Jürgen Scheugenpflug ist Wuppertaler Kabarettist und Leiter der Kabarett-Academy. In seinem satirischen Wochen-Rückblick kommentiert er Ereignisse aus dem Stadtleben.

Zum Jahreswechsel haben sich viele vorgenommen, im neuen Jahr alles besser zu machen. Weniger Stress, dafür mehr Zeit für die Familie. Gesünder essen und mehr Sport. Die völlig verarmte Stadt hat sich vorgenommen, mehr zu sparen, dafür weniger auszugeben. Und einige Bürger haben sich verordnet, weniger zu schweigen, dafür mehr zu demonstrieren.

Besonders die Wuppertaler Bühnen-Mitarbeiter machen mächtig Theater und demonstrierten vor dem jüngst restaurierten Opernhaus. Und weil sie keine Plakate an die Wände nageln dürfen, spielen sie selber die Wand. "Theater macht reich", pinselten sie kunstvoll in rosa auf gelben Grund. Und das nicht etwa ohne Grund, denn Kultur bildet. Und Bildung kann bekanntlich nicht schaden.

Vielleicht ein gutes Beispiel für die Bewegung "Wuppertal wehrt sich", für die es jetzt endlich darauf ankommt, noch entschlossener Farbe zu bekennen. Denn sonst gehen die Proteste gegen die sozialen Einschnitte im Tal aus wie das Hornberger Schießen.

Viele Menschen ertränkten am Silvesterabend um Null Uhr die letzte Kippe im Schampus. Jahrelang gedemütigt durch die vielen Nichtraucher entscheiden sich immer mehr wackere Steuerzahler, dem Nikotin zu entsagen. Die unabwendbaren Folgen sind wirtschaftliche, demoskopische und ökologische Probleme. Denn nicht Raucher, sonder die Nichtraucher gefährden das Gesundheitssystem.

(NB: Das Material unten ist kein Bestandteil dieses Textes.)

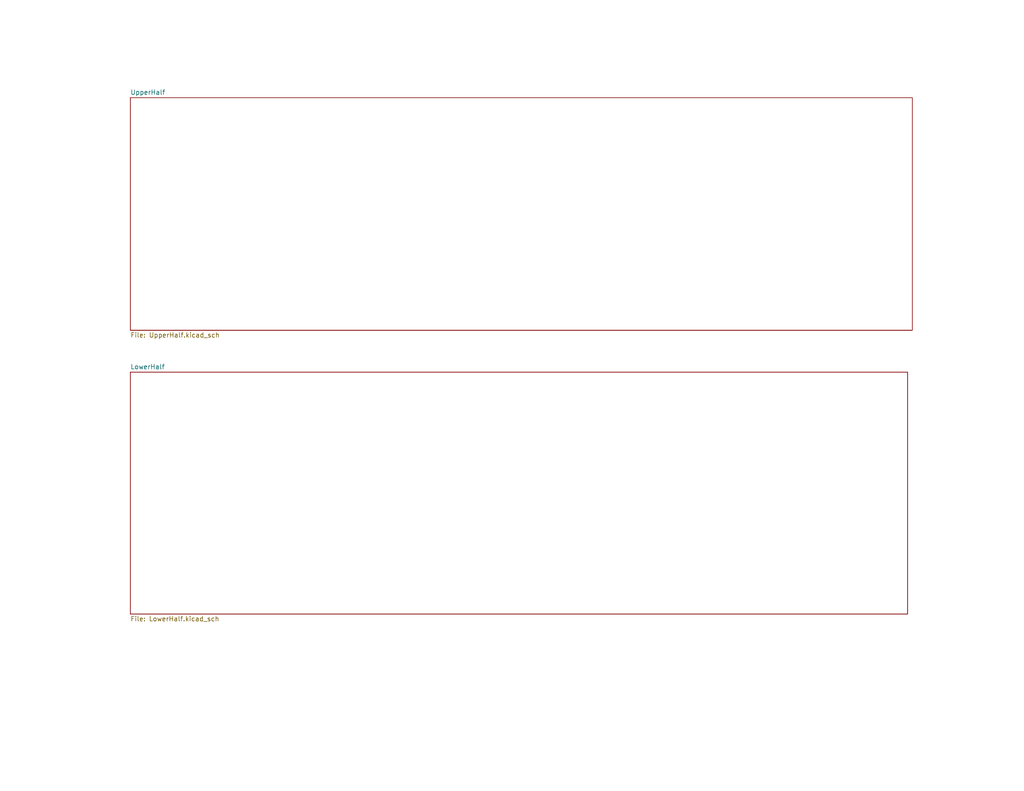
<source format=kicad_sch>
(kicad_sch (version 20230121) (generator eeschema)

  (uuid d60807f5-1f73-4a51-8f52-ff2764d64fa5)

  (paper "USLetter")

  (title_block
    (title "V502 Addressing Unit (Upper Half)")
  )

  


  (sheet (at 35.56 26.67) (size 213.36 63.5) (fields_autoplaced)
    (stroke (width 0.1524) (type solid))
    (fill (color 0 0 0 0.0000))
    (uuid 42dc057a-5d52-4c26-a435-a117badee174)
    (property "Sheetname" "UpperHalf" (at 35.56 25.9584 0)
      (effects (font (size 1.27 1.27)) (justify left bottom))
    )
    (property "Sheetfile" "UpperHalf.kicad_sch" (at 35.56 90.7546 0)
      (effects (font (size 1.27 1.27)) (justify left top))
    )
    (instances
      (project "V502"
        (path "/d60807f5-1f73-4a51-8f52-ff2764d64fa5" (page "2"))
      )
    )
  )

  (sheet (at 35.56 101.6) (size 212.09 66.04) (fields_autoplaced)
    (stroke (width 0.1524) (type solid))
    (fill (color 0 0 0 0.0000))
    (uuid 9b1d77fd-a71f-49f6-9744-75ce4d8ca94f)
    (property "Sheetname" "LowerHalf" (at 35.56 100.8884 0)
      (effects (font (size 1.27 1.27)) (justify left bottom))
    )
    (property "Sheetfile" "LowerHalf.kicad_sch" (at 35.56 168.2246 0)
      (effects (font (size 1.27 1.27)) (justify left top))
    )
    (instances
      (project "V502"
        (path "/d60807f5-1f73-4a51-8f52-ff2764d64fa5" (page "3"))
      )
    )
  )

  (sheet_instances
    (path "/" (page "1"))
  )
)

</source>
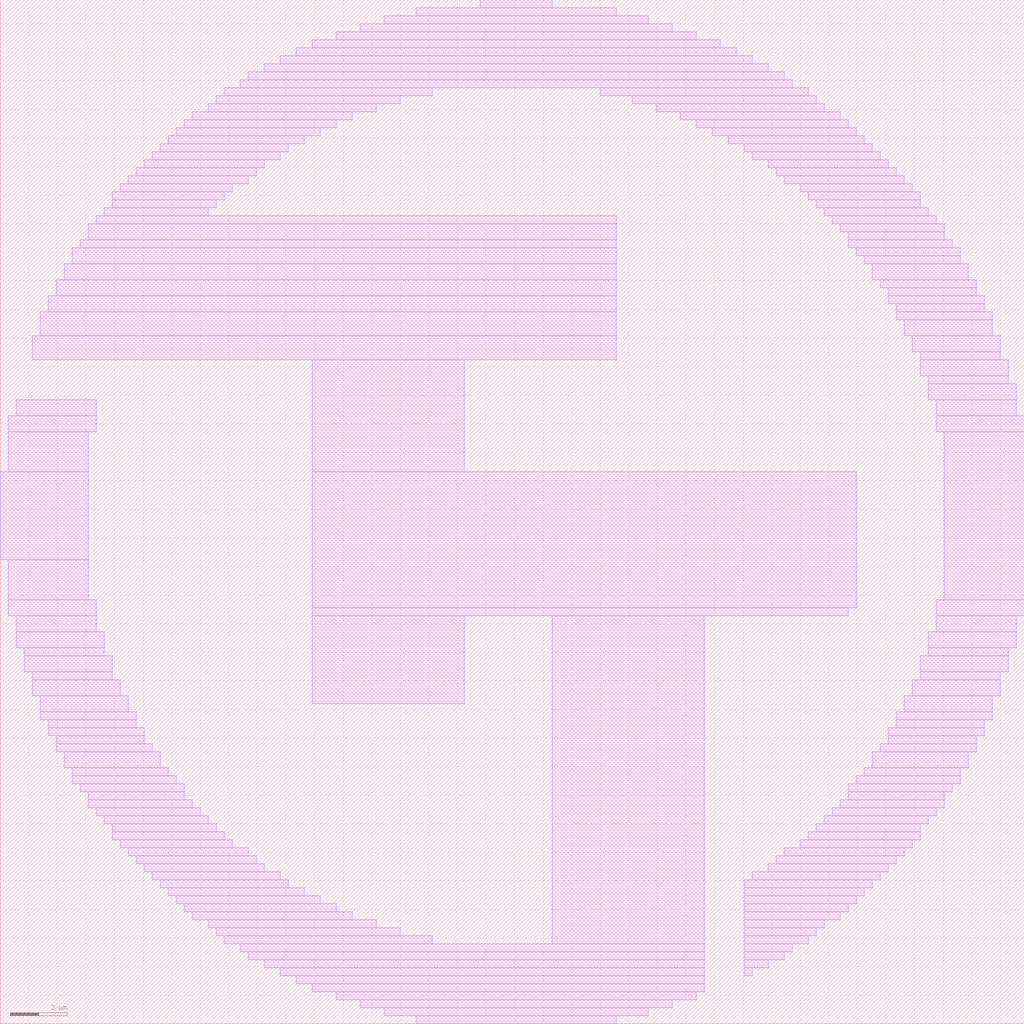
<source format=lef>
VERSION 5.7 ;
  NOWIREEXTENSIONATPIN ON ;
  DIVIDERCHAR "/" ;
  BUSBITCHARS "[]" ;
MACRO ttlogo
  CLASS BLOCK ;
  FOREIGN ttlogo ;
  ORIGIN 0.000 0.000 ;
  SIZE 35.840 BY 35.840 ;
  OBS
      LAYER met2 ;
        RECT 16.800 35.560 19.320 35.840 ;
        RECT 14.560 35.280 21.560 35.560 ;
        RECT 13.440 35.000 22.680 35.280 ;
        RECT 12.600 34.720 23.520 35.000 ;
        RECT 11.760 34.440 24.360 34.720 ;
        RECT 10.920 34.160 25.200 34.440 ;
        RECT 10.360 33.880 25.760 34.160 ;
        RECT 9.800 33.600 26.320 33.880 ;
        RECT 9.240 33.320 26.880 33.600 ;
        RECT 8.680 33.040 27.440 33.320 ;
        RECT 8.400 32.760 27.720 33.040 ;
        RECT 7.840 32.480 15.120 32.760 ;
        RECT 21.000 32.480 28.280 32.760 ;
        RECT 7.560 32.200 14.000 32.480 ;
        RECT 22.120 32.200 28.560 32.480 ;
        RECT 7.280 31.920 13.160 32.200 ;
        RECT 22.960 31.920 28.840 32.200 ;
        RECT 6.720 31.640 12.320 31.920 ;
        RECT 23.800 31.640 29.400 31.920 ;
        RECT 6.440 31.360 11.760 31.640 ;
        RECT 24.360 31.360 29.680 31.640 ;
        RECT 6.160 31.080 11.200 31.360 ;
        RECT 24.920 31.080 29.960 31.360 ;
        RECT 5.880 30.800 10.640 31.080 ;
        RECT 25.480 30.800 30.240 31.080 ;
        RECT 5.600 30.520 10.080 30.800 ;
        RECT 26.040 30.520 30.520 30.800 ;
        RECT 5.320 30.240 9.800 30.520 ;
        RECT 26.320 30.240 30.800 30.520 ;
        RECT 5.040 29.960 9.240 30.240 ;
        RECT 26.880 29.960 31.080 30.240 ;
        RECT 4.760 29.680 8.960 29.960 ;
        RECT 27.160 29.680 31.360 29.960 ;
        RECT 4.480 29.400 8.680 29.680 ;
        RECT 27.440 29.400 31.640 29.680 ;
        RECT 4.200 29.120 8.120 29.400 ;
        RECT 28.000 29.120 31.920 29.400 ;
        RECT 3.920 28.840 7.840 29.120 ;
        RECT 28.280 28.840 32.200 29.120 ;
        RECT 3.920 28.560 7.560 28.840 ;
        RECT 28.560 28.560 32.200 28.840 ;
        RECT 3.640 28.280 7.280 28.560 ;
        RECT 28.840 28.280 32.480 28.560 ;
        RECT 3.360 28.000 21.560 28.280 ;
        RECT 29.120 28.000 32.760 28.280 ;
        RECT 3.080 27.440 21.560 28.000 ;
        RECT 29.400 27.720 33.040 28.000 ;
        RECT 2.800 27.160 21.560 27.440 ;
        RECT 29.680 27.440 33.040 27.720 ;
        RECT 29.680 27.160 33.320 27.440 ;
        RECT 2.520 26.600 21.560 27.160 ;
        RECT 29.960 26.880 33.600 27.160 ;
        RECT 30.240 26.600 33.600 26.880 ;
        RECT 2.240 26.040 21.560 26.600 ;
        RECT 30.520 26.040 33.880 26.600 ;
        RECT 1.960 25.480 21.560 26.040 ;
        RECT 30.800 25.760 34.160 26.040 ;
        RECT 1.680 24.920 21.560 25.480 ;
        RECT 31.080 25.480 34.160 25.760 ;
        RECT 31.080 25.200 34.440 25.480 ;
        RECT 1.400 24.080 21.560 24.920 ;
        RECT 31.360 24.920 34.440 25.200 ;
        RECT 31.360 24.640 34.720 24.920 ;
        RECT 31.640 24.080 34.720 24.640 ;
        RECT 1.120 23.240 21.560 24.080 ;
        RECT 31.920 23.520 35.000 24.080 ;
        RECT 32.200 23.240 35.000 23.520 ;
        RECT 0.560 21.280 3.360 21.840 ;
        RECT 0.280 20.720 3.360 21.280 ;
        RECT 0.280 19.320 3.080 20.720 ;
        RECT 0.000 16.240 3.080 19.320 ;
        RECT 0.280 14.840 3.080 16.240 ;
        RECT 10.920 19.320 16.240 23.240 ;
        RECT 32.200 22.680 35.280 23.240 ;
        RECT 32.480 22.400 35.280 22.680 ;
        RECT 32.480 21.840 35.560 22.400 ;
        RECT 32.760 21.280 35.560 21.840 ;
        RECT 32.760 20.720 35.840 21.280 ;
        RECT 0.280 14.280 3.360 14.840 ;
        RECT 0.560 13.720 3.360 14.280 ;
        RECT 10.920 14.560 29.960 19.320 ;
        RECT 33.040 14.840 35.840 20.720 ;
        RECT 10.920 14.280 29.680 14.560 ;
        RECT 32.760 14.280 35.840 14.840 ;
        RECT 0.560 13.160 3.640 13.720 ;
        RECT 0.840 12.880 3.640 13.160 ;
        RECT 0.840 12.320 3.920 12.880 ;
        RECT 1.120 12.040 3.920 12.320 ;
        RECT 1.120 11.480 4.200 12.040 ;
        RECT 1.400 10.920 4.480 11.480 ;
        RECT 10.920 11.200 16.240 14.280 ;
        RECT 1.400 10.640 4.760 10.920 ;
        RECT 1.680 10.360 4.760 10.640 ;
        RECT 1.680 10.080 5.040 10.360 ;
        RECT 1.960 9.800 5.040 10.080 ;
        RECT 1.960 9.520 5.320 9.800 ;
        RECT 2.240 8.960 5.600 9.520 ;
        RECT 2.520 8.680 5.880 8.960 ;
        RECT 2.520 8.400 6.160 8.680 ;
        RECT 2.800 8.120 6.440 8.400 ;
        RECT 3.080 7.840 6.440 8.120 ;
        RECT 3.080 7.560 6.720 7.840 ;
        RECT 3.360 7.280 7.000 7.560 ;
        RECT 3.640 7.000 7.280 7.280 ;
        RECT 3.920 6.720 7.560 7.000 ;
        RECT 3.920 6.440 7.840 6.720 ;
        RECT 4.200 6.160 8.120 6.440 ;
        RECT 4.480 5.880 8.680 6.160 ;
        RECT 4.760 5.600 8.960 5.880 ;
        RECT 5.040 5.320 9.240 5.600 ;
        RECT 5.320 5.040 9.800 5.320 ;
        RECT 5.600 4.760 10.080 5.040 ;
        RECT 5.880 4.480 10.640 4.760 ;
        RECT 6.160 4.200 11.200 4.480 ;
        RECT 6.440 3.920 11.760 4.200 ;
        RECT 6.720 3.640 12.320 3.920 ;
        RECT 7.280 3.360 13.160 3.640 ;
        RECT 7.560 3.080 14.000 3.360 ;
        RECT 7.840 2.800 15.120 3.080 ;
        RECT 19.320 2.800 24.640 14.280 ;
        RECT 32.760 13.720 35.560 14.280 ;
        RECT 32.480 13.160 35.560 13.720 ;
        RECT 32.480 12.880 35.280 13.160 ;
        RECT 32.200 12.320 35.280 12.880 ;
        RECT 32.200 12.040 35.000 12.320 ;
        RECT 31.920 11.480 35.000 12.040 ;
        RECT 31.640 10.920 34.720 11.480 ;
        RECT 31.360 10.640 34.720 10.920 ;
        RECT 31.360 10.360 34.440 10.640 ;
        RECT 31.080 10.080 34.440 10.360 ;
        RECT 31.080 9.800 34.160 10.080 ;
        RECT 30.800 9.520 34.160 9.800 ;
        RECT 30.520 8.960 33.880 9.520 ;
        RECT 30.240 8.680 33.600 8.960 ;
        RECT 29.960 8.400 33.600 8.680 ;
        RECT 29.680 8.120 33.320 8.400 ;
        RECT 29.680 7.840 33.040 8.120 ;
        RECT 29.400 7.560 33.040 7.840 ;
        RECT 29.120 7.280 32.760 7.560 ;
        RECT 28.840 7.000 32.480 7.280 ;
        RECT 28.560 6.720 32.200 7.000 ;
        RECT 28.280 6.440 32.200 6.720 ;
        RECT 28.000 6.160 31.920 6.440 ;
        RECT 27.440 5.880 31.640 6.160 ;
        RECT 27.160 5.600 31.360 5.880 ;
        RECT 26.880 5.320 31.080 5.600 ;
        RECT 26.320 5.040 30.800 5.320 ;
        RECT 8.400 2.520 24.640 2.800 ;
        RECT 8.680 2.240 24.640 2.520 ;
        RECT 9.240 1.960 24.640 2.240 ;
        RECT 9.800 1.680 24.640 1.960 ;
        RECT 26.040 4.760 30.520 5.040 ;
        RECT 26.040 4.480 30.240 4.760 ;
        RECT 26.040 4.200 29.960 4.480 ;
        RECT 26.040 3.920 29.680 4.200 ;
        RECT 26.040 3.640 29.400 3.920 ;
        RECT 26.040 3.360 28.840 3.640 ;
        RECT 26.040 3.080 28.560 3.360 ;
        RECT 26.040 2.800 28.280 3.080 ;
        RECT 26.040 2.520 27.720 2.800 ;
        RECT 26.040 2.240 27.440 2.520 ;
        RECT 26.040 1.960 26.880 2.240 ;
        RECT 26.040 1.680 26.320 1.960 ;
        RECT 10.360 1.400 24.640 1.680 ;
        RECT 10.920 1.120 24.640 1.400 ;
        RECT 11.760 0.840 24.360 1.120 ;
        RECT 12.600 0.560 23.520 0.840 ;
        RECT 13.440 0.280 22.680 0.560 ;
        RECT 14.560 0.000 21.560 0.280 ;
  END
END ttlogo
END LIBRARY


</source>
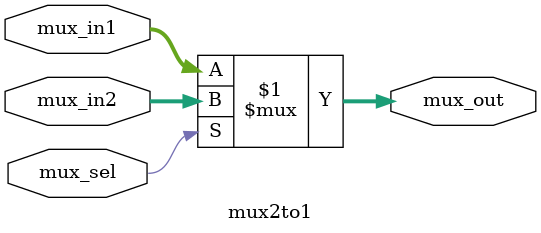
<source format=v>
module mux2to1(mux_in1, mux_in2,mux_sel, mux_out);    
    input [31:0] mux_in1, mux_in2;
    input mux_sel;

    output [31:0] mux_out;
    
    assign mux_out = mux_sel ? mux_in2 : mux_in1;
endmodule
</source>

Während die tapferen Qualmer die Lebensjahre zwischen 65 und 90 kaum mehr abrufen und somit das soziale Gleichgewicht halten, bevölkern die übergewichtigen Nichtraucher Krankenhäuser und Altenheime. So wird wohl bald ein neues Gesetz dem untertänigen Bürger vorschreiben, dass nicht nur Raucher draußen süchteln, sondern Dicke auch draußen essen müssen. Das größte Problem beim Verzicht auf die geliebten Glimmstängel ist die unvermeidliche Gewichtszunahme. Schon bald stöhnt und ächzt die Waage.

Leider können die meisten ohne Lesebrille nur die großen Zahlen erkennen und werden deshalb erst beim nächsten vollen Zehner stutzig. Dann allerdings wird es höchste Zeit, denn man geht nicht etwa auf wie ein Puffertskuchen, sondern eher wie Popcorn. Und zack, ist sie da, die Plautze, die schnellstens wieder weg muss. Hilfreich sind da nächtliche Dauerwerbesendungen, deren Angebote an Fitnessgeräten für Turbo-Fettverbrennung phänomenal sind. So stehen neuerdings platzsparende Multi-Kraftstationen für exzellente Workouts in deutschen Schlafzimmern, die den Betreibern eine Baywatch-Figur versprechen. Zog man noch kürzlich an der Zichte, zieht man jetzt seidenweich Gewichte.

Die durch das Nichtrauchen gewonnene Tages- und Lebenszeit verbringt der geneigte Wuppertaler gewöhnlich im Stau - entweder in der Elberfelder Umweltzone oder auf der davon ausgeschlossenen A 46. Zwar Rauch-, aber nicht frei von Abgasen bleibt ihm genug Zeit darüber nachzudenken, welche überzeugende Alternativen es zu den Sparvorschlägen der Wuppertaler Koalition geben könnte. Wir alle hoffen inständig, dass auch die politisch Verantwortlichen sich einiges für das neue Jahr vorgenommen haben. Ehrenwort.